United States President Joe Biden will sign defence and surveillance agreements with Papua New Guinea, the island nation’s foreign minister says, on a visit that renews the strategic importance of the nation where his uncle died in World War II.
US development assistance to PNG, the South Pacific’s most populous nation, will also double to $US32 million ($47 million), including $US25 million ($37 million) to tackle its security priority of climate change, State Department documents submitted to the US Congress show.
Washington is seeking to deter Pacific island nations, which span 40 million kilometres of ocean, from security ties with China, a rising concern amid tensions over Taiwan.
Mr Biden will visit PNG capital Port Moresby on May 22 on his way to a summit of the Quad countries – the US, Japan, India and Australia – in Sydney, the White House has confirmed.
There he will meet 18 Pacific island leaders.
Foreign Minister Justin Tkachenko told Reuters a Defence Co-operation Agreement between the US and PNG was finalised last week, “which now allows us to officially sign it when Biden comes here”.
A separate agreement to allow the US Coast Guard to patrol PNG’s vast exclusive economic zone, with PNG officials on board as “ship riders”, also will be signed and cover satellite surveillance, he said in an interview.
“We will be able to utilise the US satellite security systems.
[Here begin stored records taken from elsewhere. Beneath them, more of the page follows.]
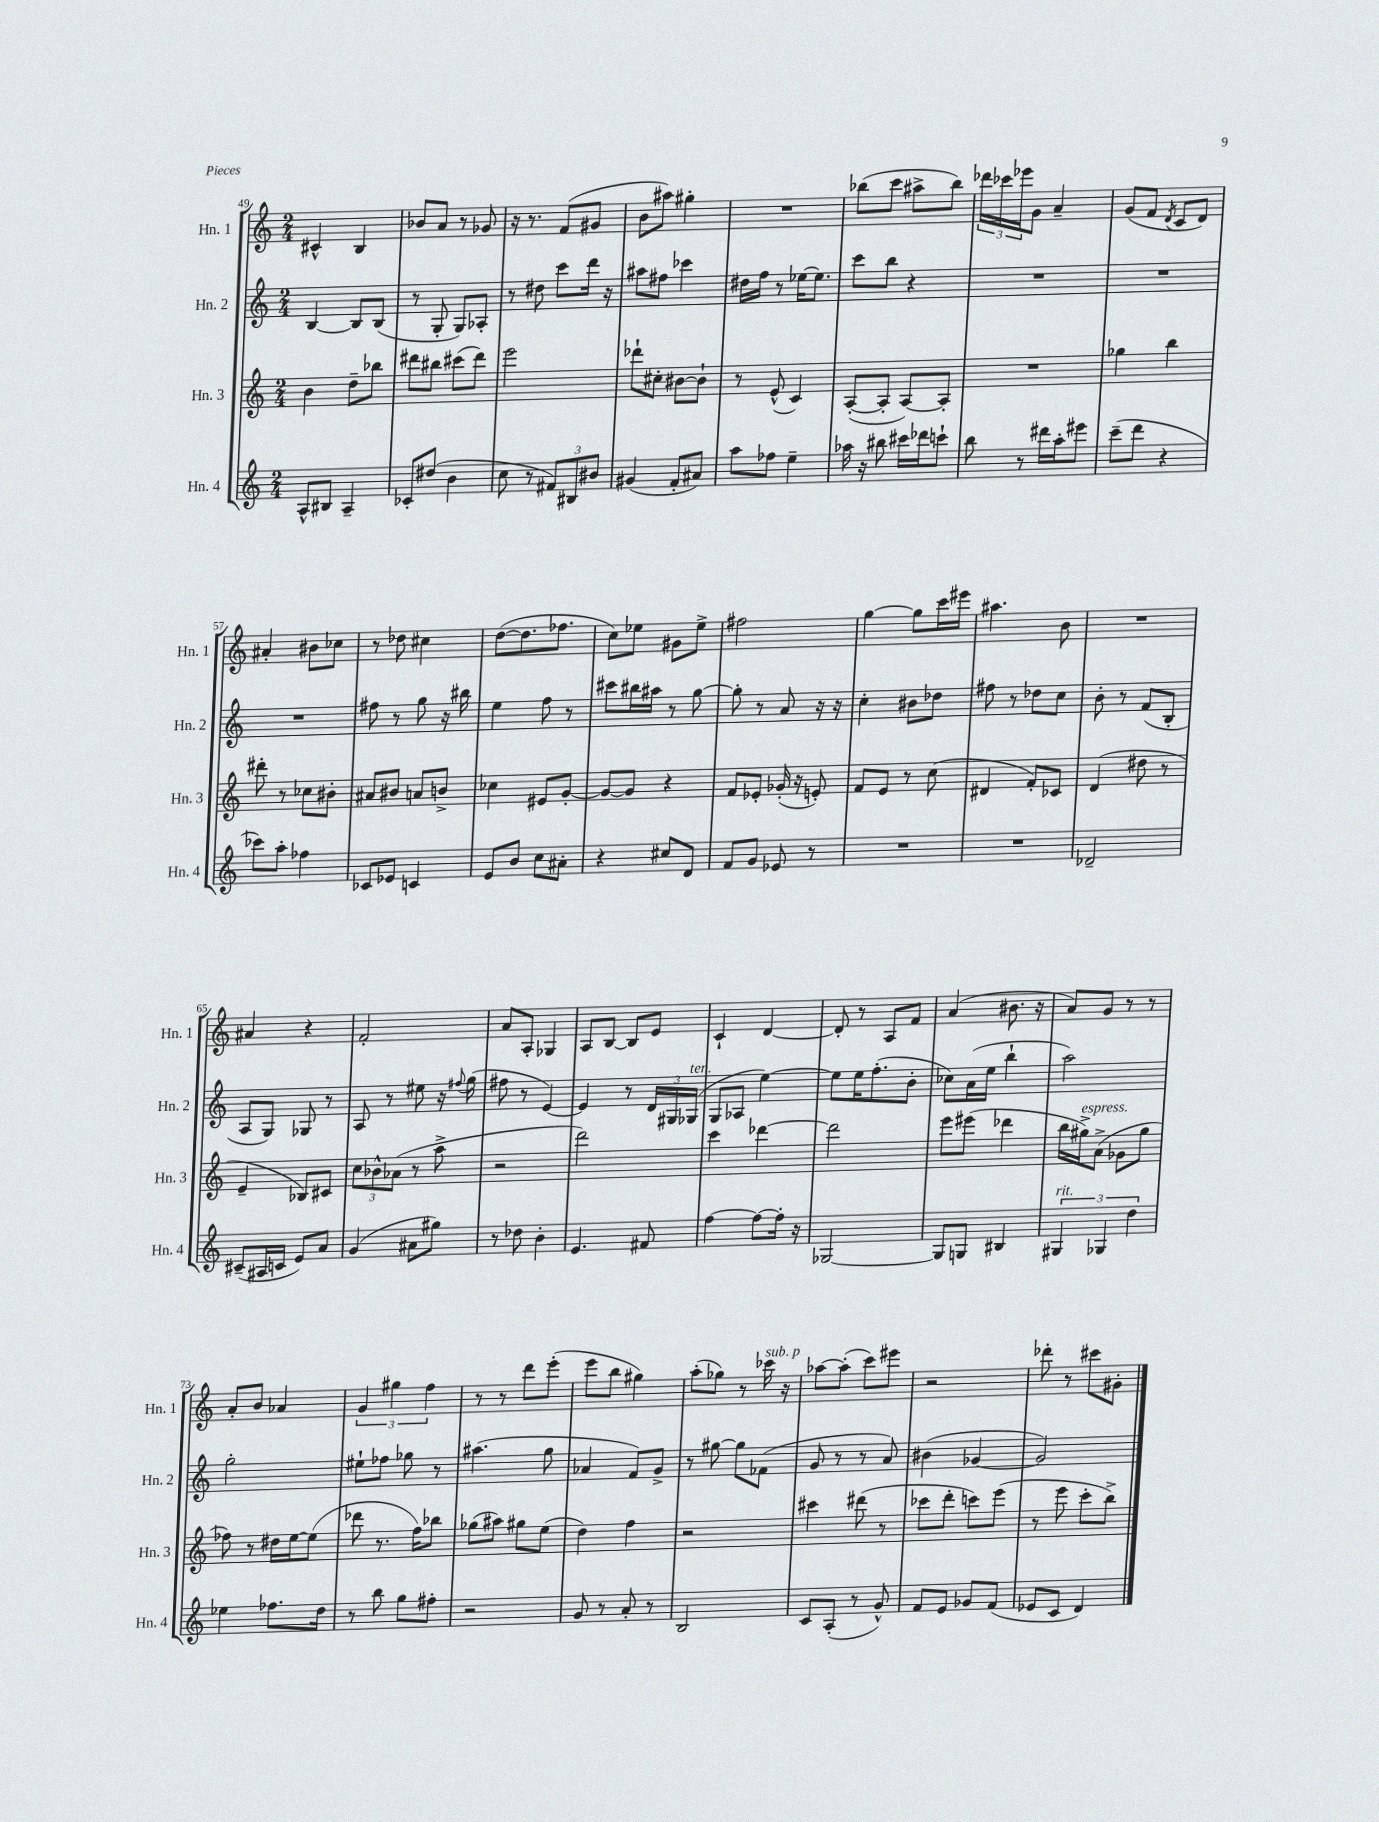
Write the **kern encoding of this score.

**kern	**kern	**kern	**kern
*part4	*part3	*part2	*part1
*staff4	*staff3	*staff2	*staff1
*I"Hn. 4	*I"Hn. 3	*I"Hn. 2	*I"Hn. 1
*I'Hn. 4	*I'Hn. 3	*I'Hn. 2	*I'Hn. 1
*clefG2	*clefG2	*clefG2	*clefG2
*k[]	*k[]	*k[]	*k[]
*M2/4	*M2/4	*M2/4	*M2/4
=49	=49	=49	=49
8A^^/L	4b\	[4B/	4c#X^^/
8B#X/J	.	.	.
4A~/	8dd~\L	8B/L]	4B/
.	8bb-X\J	(8B/J	.
=50	=50	=50	=50
8c-X'/L	8ddd#X\L	8r	8b-X/L
(8dd#X/J	8bb#X\J	8G'/	8a/J
4b\	(8ccc#X\L	8G/L)	8r
.	8ddd#\J)	8A-X'/J	8g-X/
=51	=51	=51	=51
8cc\	2eee\	8r	16r
.	.	.	8.r
8r	.	8dd#X\	.
12f#X/L)	.	8ccc\L	(8f/L
12B#X/	.	.	.
.	.	16ddd\Jk	8g#X/J
12b#X/J	.	.	.
.	.	16r	.
=52	=52	=52	=52
(4g#X/	8ddd-X`\L	8aa#X\L	8b\L
.	8cc#X'\J	8ff#X\J	8aa#X\J)
8f'/L	[8b#X\L	4ccc-X\	4gg#X'\
8a#X/J)	8b#`\J]	.	.
=53	=53	=53	=53
8aa\L	8r	16dd#X\LL	2r
.	.	16ff\JJ	.
8ff-X\J	(8e^^/	8r	.
4ee~\	4c/)	[16ee-X\KL	.
.	.	8.ee-\J]	.
=54	=54	=54	=54
16aa-X\	([8A'/L	8ccc\L	(8bb-X\L
16r	.	.	.
8bb#X\	8A'/J]	8bb\J	8ccc\J
16ccc#X\LL	[8A/L)	4r	8aa#X^\L
16ddd-X\J	.	.	.
8cccn`\J	8A'/J]	.	8bb-\J)
=55	=55	=55	=55
8bb\	2r	2r	24ddd-X\LL
.	.	.	24ccc-X\
.	.	.	24eee-X\J
8r	.	.	8g\J
16ddd#X\LL	.	.	4a~/
16aa'\J	.	.	.
8eee#X\J	.	.	.
=56	=56	=56	=56
(8ccc~\L	4gg-X\	2r	(8g/L
8ddd\J	.	.	8f/J
.	.	.	8qd/
4r	4bb\	.	8c/L
.	.	.	8d/J)
!!LO:LB:g=z
=57	=57	=57	=57
8ccc-X\L)	8ddd#X'\	2r	4a#X'/
8aa'\J	8r	.	.
4ff-X\	8cc-X\L	.	8b#X\L
.	8b#X'\J	.	8cc-X\J
=58	=58	=58	=58
8c-X/L	8a#X/L	8ff#X\	8r
8e-X/J	8b#X/J	8r	8dd-X\
4cn/	8an/L	8gg\	4cc#X\
.	8bn^/J	16r	.
.	.	16bb#X\	.
=59	=59	=59	=59
8e/L	4cc-X\	4ee\	([8dd\L
8b/J	.	.	8.dd\]
8cc\L	8e#X/L	8ff\	.
.	.	.	8.ff-X\J
8a#X'\J	[8g'/J	8r	.
=60	=60	=60	=60
4r	8g/L_	8ccc#X\L	8cc\L)
.	8g/J]	16bb#X\L	8ee-X\J
.	.	16aa#X\JJ	.
8cc#X/L	4r	8r	8g#X\L
8d/J	.	[8gg\	8ee-^\J
=61	=61	=61	=61
8f/L	8f/L	8gg'\]	2ff#X\
8g/J	8e-X'/J	8r	.
8e-X/	(16g-X'/	8a/	.
.	16r	.	.
8r	8en'/)	16r	.
.	.	16r	.
=62	=62	=62	=62
2r	8f/L	4cc'\	[4gg\
.	8e/J	.	.
.	8r	8b#X\L	8gg\L]
.	(8cc\	8dd-X\J	16ccc\L
.	.	.	16eee#X\JJ
=63	=63	=63	=63
2r	4d#X/	8ff#X\	4.aa#X\
.	.	8r	.
.	8f'/L)	8dd-X\L	.
.	8c-X/J	8cc\J	8b\
=64	=64	=64	=64
2d-X~/	(4d/	8b'\	2r
.	.	8r	.
.	8dd#X\	(8f/L	.
.	8r	8B'/J	.
!!LO:LB:g=z
=65	=65	=65	=65
(8c#X~/L	4e~/	8A/L	4a#X/
16A#X/L	.	8G/J)	.
16cn/JJ	.	.	.
8e/L)	8B-X/L)	8G-X/	4r
8a/J	8c#X/J	8r	.
=66	=66	=66	=66
(4g/	12cc\L	8A/	2f'/
.	12b-X^^\	.	.
.	.	8r	.
.	(12a-X\J	.	.
8a#X\L	8r	8ee#X\	.
8gg#X\J)	8aa^\	16r	.
.	.	8qqff#X/	.
.	.	(16gg\	.
=67	=67	=67	=67
8r	2r	8ff#X\	8a/L
8dd-X\	.	8r	8A'/J
4b'\	.	[4e/)	4G-X/
=68	=68	=68	=68
4.e/	2ddd\)	4e/]	8A/L
.	.	.	[8B/J
.	.	8r	8B/L]
8f#X/	.	24d/LL	8e/J
.	.	24G#X/	.
!	!	!LO:TX:a:i:t=ten.	!
.	.	(24G-X/JJ	.
=69	=69	=69	=69
[4ff\	4ccc\	8G/L	4c`/
.	.	8A-X/J	.
8ff\L_	[4ddd-X\	[4ee\)	[4d/
16ff'\Jk]	.	.	.
16r	.	.	.
=70	=70	=70	=70
[2G-X/	2ddd-\]	8ee\L]	8d'/]
.	.	16ee\K	8r
.	.	(8.ff'\	.
.	.	.	8A/L
.	.	8b'\J	8f/J
=71	=71	=71	=71
8G-/L]	8eee\L	8cc-X\L)	(4a/
8Gn/J	(8eee#X\J	(16a\L	.
.	.	16ee\JJ	.
4B#X/	4ddd-X\	4bb`\	8.b#X\
.	.	.	16r
=72	=72	=72	=72
!LO:TX:a:i:t=rit.	!	!	!
6G#X/	16bb\LL	2aa\)	8a/L)
!	!LO:TX:a:i:t=espress.	!	!
.	16gg#X^\J)	.	.
.	(8a^\J	.	8g/J
6G-X/	.	.	.
.	8g-X\L	.	8r
6dd\	.	.	.
.	8gg#\J	.	8r
!!LO:LB:g=z
=73	=73	=73	=73
4ee-X\	8ff-X\)	2gg'\	8a'/L
.	8r	.	8b/J
8.ff-X\L	16dd#X\LL	.	4a-X/
.	[16ee\J	.	.
.	(8ee\J]	.	.
16dd\Jk	.	.	.
=74	=74	=74	=74
8r	8ddd-X\	8ee#X`\L	6g/
8bb\	8.r	8ff-X\J	.
.	.	.	6gg#X\
8gg\L	.	8gg-X\	.
.	16ff\KL)	.	.
.	.	.	6ff\
8ff#X'\J	8bb-X\J	8r	.
=75	=75	=75	=75
2r	(8gg-X\L	(4.aa#X\	8r
.	8aa#X\J)	.	8r
.	8gg#X\L	.	8ddd\L
.	(8ee\J	8gg\	(8eee'\J
=76	=76	=76	=76
8g/	4dd\)	4a-X/	8eee\L
8r	.	.	8bb\J
8a'/	4ff\	8f/L)	4gg#X\)
8r	.	8g^/J	.
=77	=77	=77	=77
2B/	2r	8r	(8aa'\L
.	.	[8gg#X\	8gg-X\J)
.	.	8gg#\L]	8r
!	!	!	!LO:TX:a:i:t=sub. p
.	.	(8f-X\J	16ccc-X\
.	.	.	16r
=78	=78	=78	=78
8c/L	4ccc#X\	8g/	[8aa-X\L
(8A'/J	.	8r	(8aa-'\J]
8r	(8ddd#X\	8r	8ccc\L)
8g^^/)	8r	8a/)	8eee#X\J
=79	=79	=79	=79
8f/L	8ccc-X\L	(4b#X\	2r
8e/J	8ddd'\J	.	.
8g-X/L	8cccn\L)	[4g-X/	.
(8f/J	(8eee\J	.	.
=80	=80	=80	=80
8e-X/L	8r	2g-/])	8ddd-X'\
8c/J	8eee\	.	8r
4d/)	8ccc'\L	.	8ccc#X\L
.	8bb^\J)	.	8g#X'\J
==	==	==	==
*-	*-	*-	*-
Once we sign that it will help monitor our waters, which we can’t at the moment,” he said.
“It will be a fantastic agreement protecting our natural resources from being illegally poached and stolen, especially our fishing.”
China has a decade-long history of infrastructure projects in the region, and last year struck a security pact with the Solomon Islands, which has since placed a moratorium on US Coast Guard vessels entering its waters.
Chinese President Xi Jinping has visited the region three times, including a 2018 visit to PNG, but Beijing last year failed to sign 10 nations to a security and trade deal.
For Mr Biden, the visit also will have personal significance that highlights PNG’s importance to regional security.
Two of his uncles were based in PNG in World War II as airmen, including one who died in a plane crash in May 1944, Mr Biden recalled during a 2016 visit to Australia.
Historians have said PNG was essential to the US drive across the Pacific to liberate the Philippines in the war, and Australian Foreign Minister Penny Wong has urged people to look at history to understand “the strategic importance of Pacific islands to Australia’s security needs”.
Classified portions of an Australian defence review were reported by local media to warn Australia would be unable to defend itself from a Chinese missile attack launched from the Pacific.
Chinese anti-ship ballistic missiles, if positioned in the Pacific islands, could stop US and Australian navy movement, University of NSW professor David Kilcullen, a former special adviser on counterinsurgency to the US Secretary of State, wrote in Australian Foreign Affairs.
China and the Solomon Islands have denied their security pact allows a navy base.
The US pledged an $US800 million ($1.2 billion) economic assistance package after meeting with Pacific island leaders last year, which must be approved by Congress in negotiations not due to progress until the autumn.
US embassies recently opened in Solomon Islands and Tonga, but consent for proposed embassies in Vanuatu and Kiribati is yet to be gained, an official told a congressional hearing.